• _課題の内容_:
[1] ラーメン記事の中で、管理人が今日の商品をとても楽しみにしている理由を1〜3文で説明してください。
[2] ラーメン記事が山形県民のラーメンにまつわる習慣として挙げているものを、すべて列挙してください。

• _出典文書_:
'''
今日は、東北地方のラーメン店が監修したチルド商品(生ラーメン)を多数手掛けるマルニ食品さん(本社:宮城県)の山形「琴平荘 中華そば 醤油味」をいただきます。
東北のラーメンといえば素朴であっさりした醤油スープが美味しいイメージがあり、管理人も大好きな部類なので、今日はとても楽しみです。
山形県とラーメンの美味しい関係
今日の銘店監修は山形県にあるお店です。
山形県といえば山形牛や米沢牛などのお肉や、山形そば(板そば・冷たい鶏そば)、さくらんぼやラ・フランスなどのフルーツや、芋煮に玉こんにゃくといった郷土料理、地酒、ワイン、ニッカウィスキー工場があったりというグルメな土地。
さらに近年では、美味しいご当地ラーメンが観光のお目当てになっていたりします。
実は山形県は、県民1人あたりのラーメンの消費量や店舗数が日本全国で1位という、ラーメン大好きの県民性でも知られています。
あ、それ、聞いたことあります。
来客があると出前をとってラーメンをふるまったり朝からラーメンを食べたりするんですよね。
老若男女問わず行きつけのラーメン店があるとか、朝昼晩の3食全部ラーメンでいけるとか。笑
あっさりして飽きのこない味だからこそだね。
'''
• _提供データ_:
'''
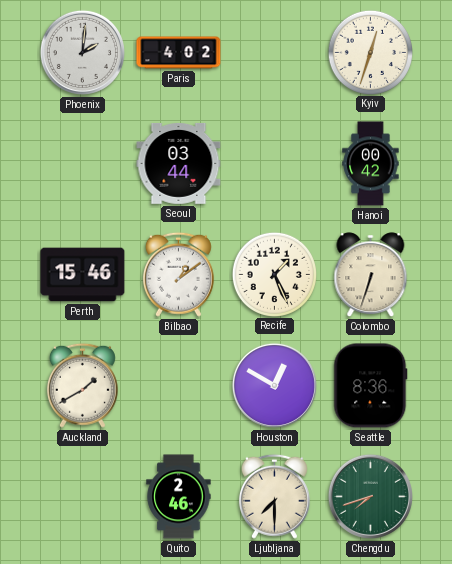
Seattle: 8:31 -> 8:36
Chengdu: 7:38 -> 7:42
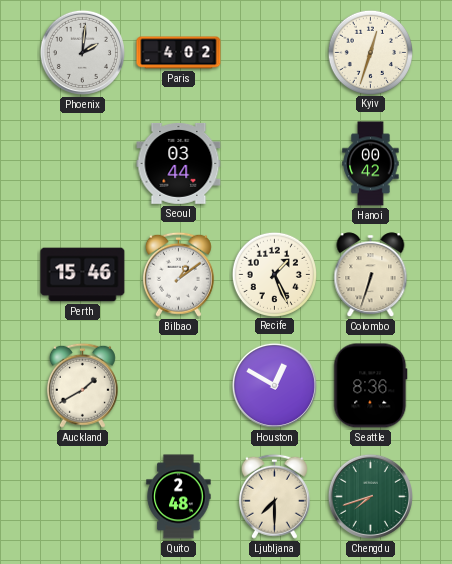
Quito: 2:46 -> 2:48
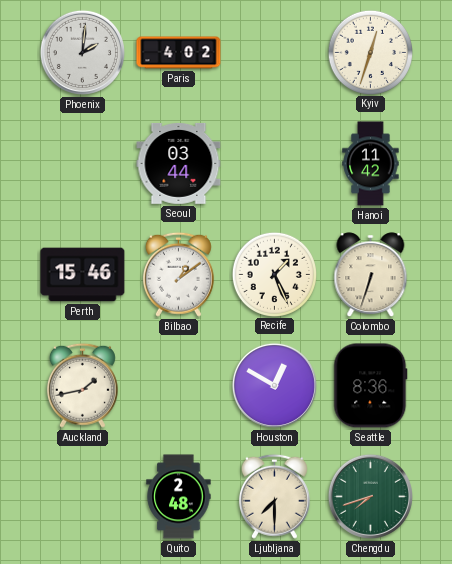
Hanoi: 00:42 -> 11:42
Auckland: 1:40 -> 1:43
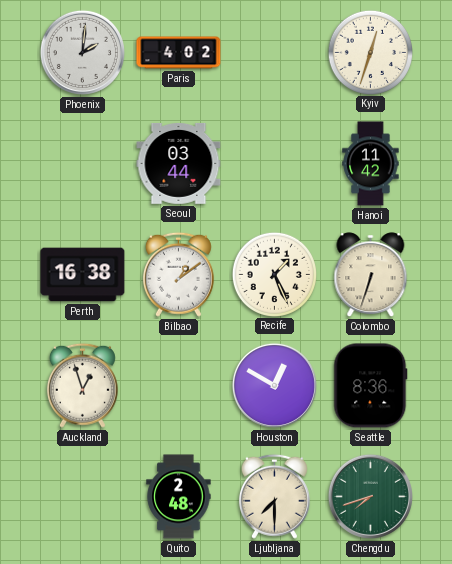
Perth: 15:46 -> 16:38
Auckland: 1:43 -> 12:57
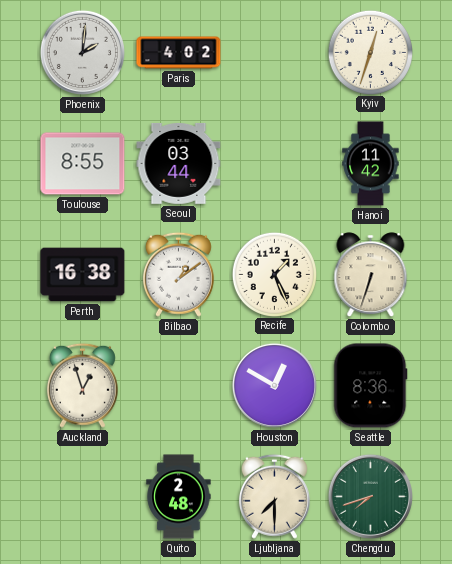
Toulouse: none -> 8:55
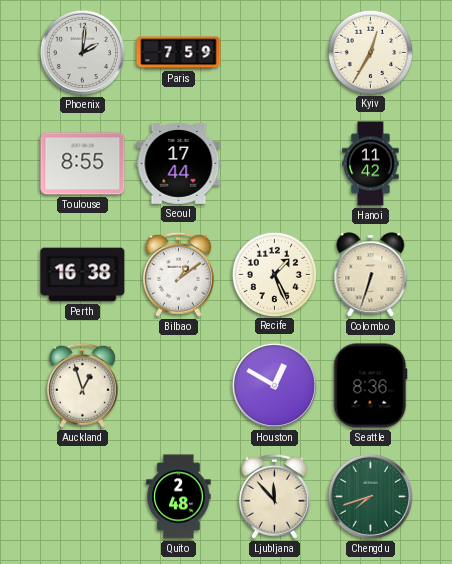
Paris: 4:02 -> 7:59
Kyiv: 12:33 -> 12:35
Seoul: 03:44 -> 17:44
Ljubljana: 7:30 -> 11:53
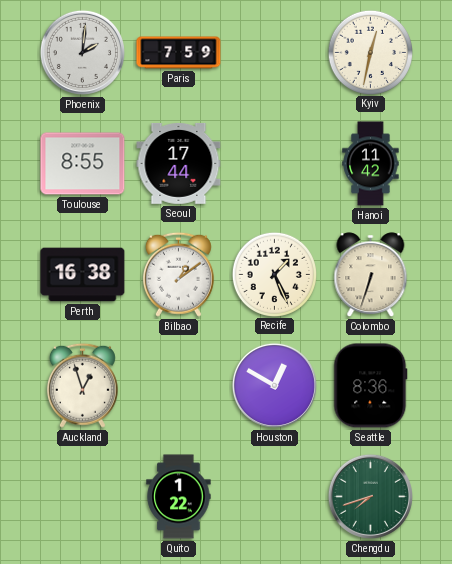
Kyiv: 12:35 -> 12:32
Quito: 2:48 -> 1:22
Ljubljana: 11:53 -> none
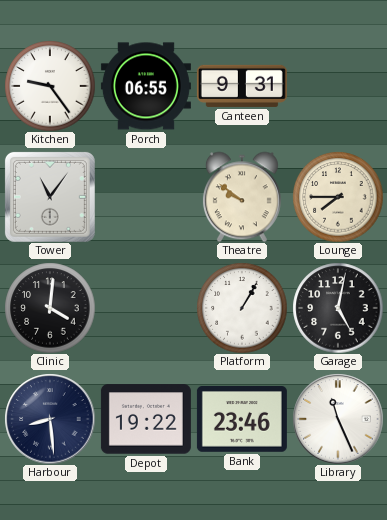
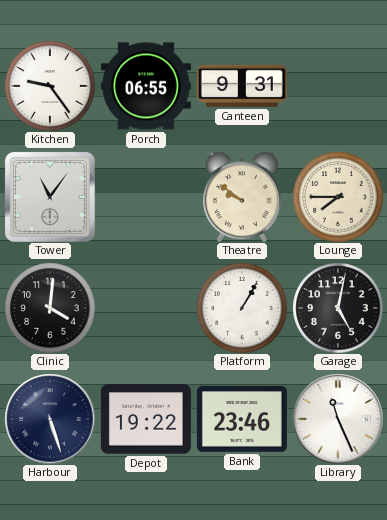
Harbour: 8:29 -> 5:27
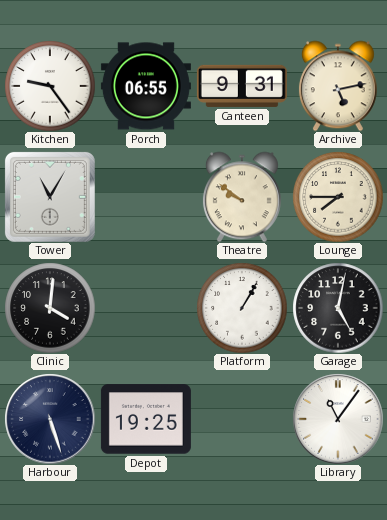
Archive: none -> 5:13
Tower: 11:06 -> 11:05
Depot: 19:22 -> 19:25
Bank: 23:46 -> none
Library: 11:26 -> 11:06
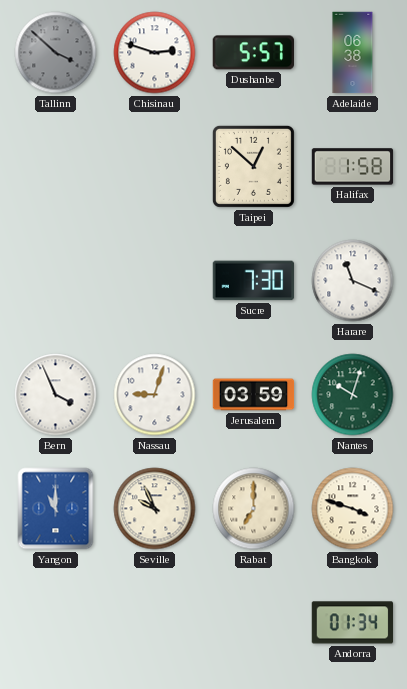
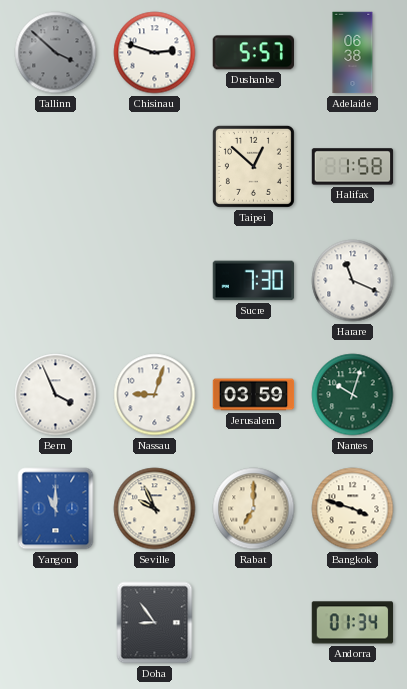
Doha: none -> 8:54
'''
• _解答一覧_:
[1] 管理人には、東北のラーメンは素朴であっさりした醤油スープが美味しいというイメージがあります。そうしたラーメンは管理人も大好きな部類なので、とても楽しみにしています。

[2]
・来客があると出前をとってラーメンをふるまう
・朝からラーメンを食べる
・老若男女問わず行きつけのラーメン店がある
・朝昼晩の3食全部ラーメンでいける